(Exercise):
The line containing "是非、お読みください！" marks the end: restate word for word every line from the first line of the entries below through that one.

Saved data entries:
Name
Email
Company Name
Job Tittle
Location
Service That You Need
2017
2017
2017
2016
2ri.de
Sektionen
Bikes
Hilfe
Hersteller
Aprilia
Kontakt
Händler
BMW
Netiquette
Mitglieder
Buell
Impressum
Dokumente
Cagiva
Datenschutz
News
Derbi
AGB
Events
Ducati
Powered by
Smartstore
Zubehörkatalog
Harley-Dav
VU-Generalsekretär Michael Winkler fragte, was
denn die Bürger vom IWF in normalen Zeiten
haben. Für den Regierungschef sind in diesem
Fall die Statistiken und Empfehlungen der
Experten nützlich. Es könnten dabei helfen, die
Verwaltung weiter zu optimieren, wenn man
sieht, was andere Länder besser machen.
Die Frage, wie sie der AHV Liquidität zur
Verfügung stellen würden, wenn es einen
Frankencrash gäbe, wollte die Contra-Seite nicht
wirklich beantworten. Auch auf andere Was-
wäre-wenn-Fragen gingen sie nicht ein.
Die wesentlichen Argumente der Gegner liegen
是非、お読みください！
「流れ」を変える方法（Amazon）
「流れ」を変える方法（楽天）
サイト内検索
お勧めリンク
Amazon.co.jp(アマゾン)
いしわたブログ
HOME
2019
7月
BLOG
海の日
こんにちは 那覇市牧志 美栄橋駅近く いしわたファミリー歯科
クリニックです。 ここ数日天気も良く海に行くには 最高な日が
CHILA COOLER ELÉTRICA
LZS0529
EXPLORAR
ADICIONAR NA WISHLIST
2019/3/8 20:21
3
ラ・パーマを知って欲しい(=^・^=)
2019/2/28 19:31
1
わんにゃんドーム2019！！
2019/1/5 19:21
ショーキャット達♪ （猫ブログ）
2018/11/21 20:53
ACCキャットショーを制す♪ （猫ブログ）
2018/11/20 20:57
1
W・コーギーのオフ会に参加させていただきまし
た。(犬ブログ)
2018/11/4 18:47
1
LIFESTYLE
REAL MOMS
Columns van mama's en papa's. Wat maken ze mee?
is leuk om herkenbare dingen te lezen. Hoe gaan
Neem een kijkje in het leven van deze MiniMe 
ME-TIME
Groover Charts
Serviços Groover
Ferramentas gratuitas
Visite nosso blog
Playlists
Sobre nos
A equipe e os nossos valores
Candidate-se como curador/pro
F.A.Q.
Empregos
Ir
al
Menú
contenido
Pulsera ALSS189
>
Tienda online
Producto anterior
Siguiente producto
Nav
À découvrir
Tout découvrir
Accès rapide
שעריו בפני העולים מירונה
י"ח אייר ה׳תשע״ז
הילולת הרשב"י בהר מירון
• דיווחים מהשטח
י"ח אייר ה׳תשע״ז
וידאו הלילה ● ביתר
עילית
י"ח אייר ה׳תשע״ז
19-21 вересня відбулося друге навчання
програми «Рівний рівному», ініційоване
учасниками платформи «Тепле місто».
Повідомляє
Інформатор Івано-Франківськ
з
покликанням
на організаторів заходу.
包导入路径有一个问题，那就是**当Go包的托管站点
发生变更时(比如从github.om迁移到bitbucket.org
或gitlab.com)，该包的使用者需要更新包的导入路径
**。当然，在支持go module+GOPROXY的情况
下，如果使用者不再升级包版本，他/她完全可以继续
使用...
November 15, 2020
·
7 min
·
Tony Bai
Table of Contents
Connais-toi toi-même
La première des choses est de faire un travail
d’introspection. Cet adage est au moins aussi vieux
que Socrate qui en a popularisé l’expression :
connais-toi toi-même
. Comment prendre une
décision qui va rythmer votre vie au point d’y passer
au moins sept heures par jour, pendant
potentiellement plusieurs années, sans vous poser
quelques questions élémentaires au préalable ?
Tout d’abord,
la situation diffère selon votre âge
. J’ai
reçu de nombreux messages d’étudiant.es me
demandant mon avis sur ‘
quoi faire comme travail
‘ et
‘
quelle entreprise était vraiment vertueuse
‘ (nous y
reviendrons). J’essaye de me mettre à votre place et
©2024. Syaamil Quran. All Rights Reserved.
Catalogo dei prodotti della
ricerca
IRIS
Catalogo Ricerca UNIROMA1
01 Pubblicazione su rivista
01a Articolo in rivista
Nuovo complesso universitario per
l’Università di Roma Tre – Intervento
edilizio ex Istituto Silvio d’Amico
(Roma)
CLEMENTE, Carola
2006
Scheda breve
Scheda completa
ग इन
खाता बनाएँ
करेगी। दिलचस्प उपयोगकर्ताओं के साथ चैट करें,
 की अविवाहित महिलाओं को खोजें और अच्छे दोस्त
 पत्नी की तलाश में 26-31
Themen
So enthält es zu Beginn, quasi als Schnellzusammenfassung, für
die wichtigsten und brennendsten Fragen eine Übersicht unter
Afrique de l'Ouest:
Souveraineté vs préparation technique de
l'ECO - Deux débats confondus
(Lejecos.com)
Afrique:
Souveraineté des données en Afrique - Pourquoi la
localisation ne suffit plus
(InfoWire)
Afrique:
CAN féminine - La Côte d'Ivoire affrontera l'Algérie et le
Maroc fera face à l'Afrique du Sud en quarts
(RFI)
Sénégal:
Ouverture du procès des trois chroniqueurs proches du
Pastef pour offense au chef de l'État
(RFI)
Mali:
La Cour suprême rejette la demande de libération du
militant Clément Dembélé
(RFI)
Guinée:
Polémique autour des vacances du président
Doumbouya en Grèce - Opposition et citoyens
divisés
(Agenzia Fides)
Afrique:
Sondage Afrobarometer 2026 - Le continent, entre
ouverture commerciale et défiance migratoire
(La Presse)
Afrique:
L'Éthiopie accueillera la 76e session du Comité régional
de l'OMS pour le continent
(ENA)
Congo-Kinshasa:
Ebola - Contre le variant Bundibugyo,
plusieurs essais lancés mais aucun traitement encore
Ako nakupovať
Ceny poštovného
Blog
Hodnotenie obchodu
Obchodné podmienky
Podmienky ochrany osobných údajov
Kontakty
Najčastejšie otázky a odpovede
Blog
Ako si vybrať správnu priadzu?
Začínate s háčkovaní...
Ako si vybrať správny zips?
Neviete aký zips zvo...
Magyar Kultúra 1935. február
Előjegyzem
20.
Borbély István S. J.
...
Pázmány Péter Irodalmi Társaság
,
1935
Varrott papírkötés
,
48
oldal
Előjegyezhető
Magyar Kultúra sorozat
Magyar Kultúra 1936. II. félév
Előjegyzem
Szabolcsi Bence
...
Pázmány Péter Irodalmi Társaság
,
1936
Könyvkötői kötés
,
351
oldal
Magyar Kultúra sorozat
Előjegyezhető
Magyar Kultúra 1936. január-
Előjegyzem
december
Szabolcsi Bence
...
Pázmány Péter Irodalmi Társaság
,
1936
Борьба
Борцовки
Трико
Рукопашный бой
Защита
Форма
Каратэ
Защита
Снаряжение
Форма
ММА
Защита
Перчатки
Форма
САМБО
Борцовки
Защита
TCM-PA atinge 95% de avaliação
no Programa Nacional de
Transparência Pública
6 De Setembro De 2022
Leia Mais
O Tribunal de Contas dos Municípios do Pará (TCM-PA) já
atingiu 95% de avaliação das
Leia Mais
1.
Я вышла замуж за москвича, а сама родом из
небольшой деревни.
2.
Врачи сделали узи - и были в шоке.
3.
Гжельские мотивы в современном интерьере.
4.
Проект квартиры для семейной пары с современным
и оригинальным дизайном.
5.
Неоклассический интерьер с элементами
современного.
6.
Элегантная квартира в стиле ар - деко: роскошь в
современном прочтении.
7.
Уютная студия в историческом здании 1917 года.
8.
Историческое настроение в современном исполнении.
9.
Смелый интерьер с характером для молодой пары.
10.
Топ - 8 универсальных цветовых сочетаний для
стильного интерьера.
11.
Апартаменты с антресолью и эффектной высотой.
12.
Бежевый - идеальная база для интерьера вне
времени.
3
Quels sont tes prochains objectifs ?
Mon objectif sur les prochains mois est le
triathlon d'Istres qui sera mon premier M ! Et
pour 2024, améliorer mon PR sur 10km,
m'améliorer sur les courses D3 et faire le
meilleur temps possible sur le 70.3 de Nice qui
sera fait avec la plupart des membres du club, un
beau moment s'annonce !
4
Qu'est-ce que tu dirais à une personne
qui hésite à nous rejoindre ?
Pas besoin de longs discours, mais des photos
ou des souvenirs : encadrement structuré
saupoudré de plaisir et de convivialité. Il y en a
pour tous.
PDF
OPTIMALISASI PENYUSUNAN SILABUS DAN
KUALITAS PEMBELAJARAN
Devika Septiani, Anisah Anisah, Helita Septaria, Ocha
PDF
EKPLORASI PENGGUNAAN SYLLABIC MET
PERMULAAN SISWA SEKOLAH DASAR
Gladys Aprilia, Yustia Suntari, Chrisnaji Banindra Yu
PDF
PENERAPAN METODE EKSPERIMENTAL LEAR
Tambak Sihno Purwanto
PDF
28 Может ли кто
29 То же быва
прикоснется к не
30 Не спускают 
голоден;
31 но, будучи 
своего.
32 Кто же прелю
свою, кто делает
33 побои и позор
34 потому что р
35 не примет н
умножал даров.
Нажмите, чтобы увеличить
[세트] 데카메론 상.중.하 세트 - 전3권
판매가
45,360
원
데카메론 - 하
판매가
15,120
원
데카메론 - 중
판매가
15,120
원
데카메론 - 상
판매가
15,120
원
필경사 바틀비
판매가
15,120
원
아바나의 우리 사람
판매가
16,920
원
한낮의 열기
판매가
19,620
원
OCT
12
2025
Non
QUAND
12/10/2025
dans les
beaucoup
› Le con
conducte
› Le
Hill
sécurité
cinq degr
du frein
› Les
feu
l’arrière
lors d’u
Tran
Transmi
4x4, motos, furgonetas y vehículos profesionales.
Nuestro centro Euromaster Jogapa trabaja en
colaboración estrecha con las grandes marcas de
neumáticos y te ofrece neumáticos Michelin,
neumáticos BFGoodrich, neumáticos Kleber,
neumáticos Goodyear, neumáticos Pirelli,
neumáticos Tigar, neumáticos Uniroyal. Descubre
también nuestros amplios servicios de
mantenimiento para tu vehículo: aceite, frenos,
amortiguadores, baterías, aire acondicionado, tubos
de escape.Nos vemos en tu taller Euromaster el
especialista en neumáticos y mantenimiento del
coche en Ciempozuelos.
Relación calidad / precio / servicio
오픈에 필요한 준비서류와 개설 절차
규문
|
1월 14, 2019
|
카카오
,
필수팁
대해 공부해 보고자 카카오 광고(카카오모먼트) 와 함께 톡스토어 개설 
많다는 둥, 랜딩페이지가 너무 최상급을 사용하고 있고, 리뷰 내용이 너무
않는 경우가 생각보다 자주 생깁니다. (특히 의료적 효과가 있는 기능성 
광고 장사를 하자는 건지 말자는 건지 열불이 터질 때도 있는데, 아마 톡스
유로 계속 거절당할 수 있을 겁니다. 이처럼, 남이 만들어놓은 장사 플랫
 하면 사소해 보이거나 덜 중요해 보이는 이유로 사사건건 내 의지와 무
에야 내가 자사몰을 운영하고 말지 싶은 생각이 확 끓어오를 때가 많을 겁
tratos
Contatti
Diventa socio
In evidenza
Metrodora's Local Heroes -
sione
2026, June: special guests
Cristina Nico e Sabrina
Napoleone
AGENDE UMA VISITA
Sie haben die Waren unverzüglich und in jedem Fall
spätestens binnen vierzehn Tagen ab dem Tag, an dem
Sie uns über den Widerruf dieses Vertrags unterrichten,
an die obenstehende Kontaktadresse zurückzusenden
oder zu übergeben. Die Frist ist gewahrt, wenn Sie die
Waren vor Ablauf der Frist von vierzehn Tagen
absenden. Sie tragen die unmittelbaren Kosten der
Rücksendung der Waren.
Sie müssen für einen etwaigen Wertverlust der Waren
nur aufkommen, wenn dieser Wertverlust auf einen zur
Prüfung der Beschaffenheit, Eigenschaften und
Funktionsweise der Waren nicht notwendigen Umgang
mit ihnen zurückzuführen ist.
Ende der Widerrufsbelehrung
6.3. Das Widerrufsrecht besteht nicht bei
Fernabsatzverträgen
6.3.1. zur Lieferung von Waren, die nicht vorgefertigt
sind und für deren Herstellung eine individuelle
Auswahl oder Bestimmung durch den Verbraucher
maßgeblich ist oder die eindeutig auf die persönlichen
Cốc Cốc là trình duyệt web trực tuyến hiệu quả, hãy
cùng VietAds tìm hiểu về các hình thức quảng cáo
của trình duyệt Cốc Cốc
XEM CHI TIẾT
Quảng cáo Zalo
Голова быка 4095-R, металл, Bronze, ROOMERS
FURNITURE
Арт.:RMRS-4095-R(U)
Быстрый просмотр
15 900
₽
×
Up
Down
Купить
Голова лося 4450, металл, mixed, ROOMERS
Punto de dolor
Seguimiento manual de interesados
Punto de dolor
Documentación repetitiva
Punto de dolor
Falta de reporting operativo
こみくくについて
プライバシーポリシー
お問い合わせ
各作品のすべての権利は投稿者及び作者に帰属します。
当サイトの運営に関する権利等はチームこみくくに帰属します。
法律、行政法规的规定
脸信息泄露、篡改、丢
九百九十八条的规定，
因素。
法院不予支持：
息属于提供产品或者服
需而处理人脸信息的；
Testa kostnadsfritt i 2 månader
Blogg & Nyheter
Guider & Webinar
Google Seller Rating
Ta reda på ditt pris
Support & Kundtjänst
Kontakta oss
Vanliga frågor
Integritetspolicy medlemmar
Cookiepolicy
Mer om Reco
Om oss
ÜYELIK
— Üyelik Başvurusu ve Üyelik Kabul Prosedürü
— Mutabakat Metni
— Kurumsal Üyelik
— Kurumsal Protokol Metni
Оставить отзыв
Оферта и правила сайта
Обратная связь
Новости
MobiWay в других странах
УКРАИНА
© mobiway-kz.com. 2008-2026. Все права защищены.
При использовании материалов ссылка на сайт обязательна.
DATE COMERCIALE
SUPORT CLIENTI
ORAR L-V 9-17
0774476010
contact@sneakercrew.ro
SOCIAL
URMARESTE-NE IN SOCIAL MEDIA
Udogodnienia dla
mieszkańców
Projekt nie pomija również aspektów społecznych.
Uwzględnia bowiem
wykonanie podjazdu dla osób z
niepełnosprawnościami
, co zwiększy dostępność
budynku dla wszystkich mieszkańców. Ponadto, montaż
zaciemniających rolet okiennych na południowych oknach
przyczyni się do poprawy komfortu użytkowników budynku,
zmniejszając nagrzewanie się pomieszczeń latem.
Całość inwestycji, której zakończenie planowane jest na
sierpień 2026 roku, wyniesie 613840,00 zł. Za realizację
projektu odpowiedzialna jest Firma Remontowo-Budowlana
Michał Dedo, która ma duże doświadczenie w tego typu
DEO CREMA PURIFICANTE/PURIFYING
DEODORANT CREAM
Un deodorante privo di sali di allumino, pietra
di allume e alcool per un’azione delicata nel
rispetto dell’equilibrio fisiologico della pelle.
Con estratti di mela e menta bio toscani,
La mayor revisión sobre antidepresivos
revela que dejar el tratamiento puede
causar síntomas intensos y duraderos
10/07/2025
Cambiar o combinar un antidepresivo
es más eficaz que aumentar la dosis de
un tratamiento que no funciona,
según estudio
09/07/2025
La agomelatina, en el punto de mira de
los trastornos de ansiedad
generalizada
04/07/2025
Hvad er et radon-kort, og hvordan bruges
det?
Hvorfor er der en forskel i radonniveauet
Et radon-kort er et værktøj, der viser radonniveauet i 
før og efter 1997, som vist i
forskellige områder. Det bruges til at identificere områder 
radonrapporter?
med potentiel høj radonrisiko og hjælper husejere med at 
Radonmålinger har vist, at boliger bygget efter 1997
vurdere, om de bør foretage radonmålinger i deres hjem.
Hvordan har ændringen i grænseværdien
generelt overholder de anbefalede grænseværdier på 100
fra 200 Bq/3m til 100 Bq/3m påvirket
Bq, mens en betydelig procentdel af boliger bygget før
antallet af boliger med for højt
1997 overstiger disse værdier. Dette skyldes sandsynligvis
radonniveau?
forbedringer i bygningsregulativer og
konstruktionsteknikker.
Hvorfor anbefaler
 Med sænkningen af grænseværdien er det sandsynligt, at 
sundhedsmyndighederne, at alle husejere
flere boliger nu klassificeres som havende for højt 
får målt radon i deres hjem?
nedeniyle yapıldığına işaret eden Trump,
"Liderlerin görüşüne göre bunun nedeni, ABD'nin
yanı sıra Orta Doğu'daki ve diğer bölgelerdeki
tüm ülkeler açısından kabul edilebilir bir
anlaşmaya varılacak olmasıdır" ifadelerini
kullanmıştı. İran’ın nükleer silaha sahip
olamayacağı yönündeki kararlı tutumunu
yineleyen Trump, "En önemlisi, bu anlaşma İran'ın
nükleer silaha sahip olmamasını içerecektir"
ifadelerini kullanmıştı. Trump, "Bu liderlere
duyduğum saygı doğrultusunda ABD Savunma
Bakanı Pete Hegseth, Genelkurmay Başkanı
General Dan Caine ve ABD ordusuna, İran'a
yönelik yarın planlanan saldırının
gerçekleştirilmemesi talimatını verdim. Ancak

(Result of this task):
Name
Email
Company Name
Job Tittle
Location
Service That You Need
2017
2017
2017
2016
2ri.de
Sektionen
Bikes
Hilfe
Hersteller
Aprilia
Kontakt
Händler
BMW
Netiquette
Mitglieder
Buell
Impressum
Dokumente
Cagiva
Datenschutz
News
Derbi
AGB
Events
Ducati
Powered by
Smartstore
Zubehörkatalog
Harley-Dav
VU-Generalsekretär Michael Winkler fragte, was
denn die Bürger vom IWF in normalen Zeiten
haben. Für den Regierungschef sind in diesem
Fall die Statistiken und Empfehlungen der
Experten nützlich. Es könnten dabei helfen, die
Verwaltung weiter zu optimieren, wenn man
sieht, was andere Länder besser machen.
Die Frage, wie sie der AHV Liquidität zur
Verfügung stellen würden, wenn es einen
Frankencrash gäbe, wollte die Contra-Seite nicht
wirklich beantworten. Auch auf andere Was-
wäre-wenn-Fragen gingen sie nicht ein.
Die wesentlichen Argumente der Gegner liegen
是非、お読みください！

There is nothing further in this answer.